There is little agreement on anything, even when it all started, but sometime in the last decade the Beaumont Independent School District became a battle zone. Tempers have flared at school board meetings and lawsuits have been filed, as a mostly white group of critics have charged the black-majority school board with enabling corruption, wasteful spending and academic cheating. The school board’s majority denies the charges and says the whites simply cannot tolerate black control. Determined to change the board but aware that the incumbents could not be beaten in the current districts, the critics pursued alternatives. Last December, they pushed for a new election method that was approved, along narrow racial lines, in a citywide referendum. The Justice Department, citing Section 5 of the Voting Rights Act, objected to the new method and it was dropped.
Then, in April, the critics took advantage of a little-noticed state statute that rendered three of the board’s black incumbents unexpectedly disqualified from the next election, a procedural maneuver affirmed by a Texas appeals court.

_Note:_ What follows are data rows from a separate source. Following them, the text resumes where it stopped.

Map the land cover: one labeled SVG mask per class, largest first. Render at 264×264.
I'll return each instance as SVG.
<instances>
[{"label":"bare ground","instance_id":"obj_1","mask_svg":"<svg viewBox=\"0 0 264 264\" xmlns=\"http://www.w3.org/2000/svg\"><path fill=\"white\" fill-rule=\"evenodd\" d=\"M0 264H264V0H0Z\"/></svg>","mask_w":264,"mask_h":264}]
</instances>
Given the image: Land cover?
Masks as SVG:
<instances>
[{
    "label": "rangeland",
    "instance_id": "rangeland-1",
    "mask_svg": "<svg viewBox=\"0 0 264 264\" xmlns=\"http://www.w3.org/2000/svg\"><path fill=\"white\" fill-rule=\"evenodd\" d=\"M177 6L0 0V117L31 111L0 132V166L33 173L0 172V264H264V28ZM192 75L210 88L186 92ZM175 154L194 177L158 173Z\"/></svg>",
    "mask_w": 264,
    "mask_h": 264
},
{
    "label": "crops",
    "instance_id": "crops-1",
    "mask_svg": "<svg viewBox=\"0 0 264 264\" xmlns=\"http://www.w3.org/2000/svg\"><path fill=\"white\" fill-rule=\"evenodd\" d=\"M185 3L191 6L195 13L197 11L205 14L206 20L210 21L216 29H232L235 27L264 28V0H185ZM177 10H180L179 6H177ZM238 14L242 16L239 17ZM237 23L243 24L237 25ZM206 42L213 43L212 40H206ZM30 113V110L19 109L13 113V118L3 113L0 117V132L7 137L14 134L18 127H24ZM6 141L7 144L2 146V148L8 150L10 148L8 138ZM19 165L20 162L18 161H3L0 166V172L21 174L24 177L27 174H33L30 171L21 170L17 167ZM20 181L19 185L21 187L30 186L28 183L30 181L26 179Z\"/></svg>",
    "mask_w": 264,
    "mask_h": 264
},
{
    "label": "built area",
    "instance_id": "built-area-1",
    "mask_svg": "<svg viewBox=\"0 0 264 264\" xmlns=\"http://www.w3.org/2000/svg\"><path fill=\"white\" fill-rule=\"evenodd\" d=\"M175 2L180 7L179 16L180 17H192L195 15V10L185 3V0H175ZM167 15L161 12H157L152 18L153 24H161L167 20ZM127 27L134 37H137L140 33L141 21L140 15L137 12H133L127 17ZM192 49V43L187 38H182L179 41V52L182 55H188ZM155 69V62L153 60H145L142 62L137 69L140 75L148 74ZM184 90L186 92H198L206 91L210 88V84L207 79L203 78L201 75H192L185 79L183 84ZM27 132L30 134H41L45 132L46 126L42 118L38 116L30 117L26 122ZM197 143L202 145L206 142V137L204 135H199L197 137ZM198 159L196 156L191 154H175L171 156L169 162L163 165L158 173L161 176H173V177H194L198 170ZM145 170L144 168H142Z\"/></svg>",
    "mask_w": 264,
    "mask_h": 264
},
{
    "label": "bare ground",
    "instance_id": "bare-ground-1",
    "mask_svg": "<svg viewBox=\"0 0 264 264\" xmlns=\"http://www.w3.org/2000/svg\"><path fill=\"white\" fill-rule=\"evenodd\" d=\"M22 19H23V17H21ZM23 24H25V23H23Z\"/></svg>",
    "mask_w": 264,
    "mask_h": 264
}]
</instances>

This, too, was blocked by the Justice Department.
But throughout the spring, Michael D. Getz, a city councilman and a leader of the crusade to remake the board, kept a close eye on the United States Supreme Court. “I thought, ‘Well, this might not be the last word on this,’ ” he said.
The last word, for now, will come this week, when the Supreme Court rules on the constitutionality of Section 5. Passed in 1965 at the height of the civil rights movement and renewed and amended several times since, the section requires states, counties, cities, school boards, water districts and other jurisdictions where there has been a history of racial discrimination to submit any proposed voting changes to the Justice Department for approval, or “preclearance.”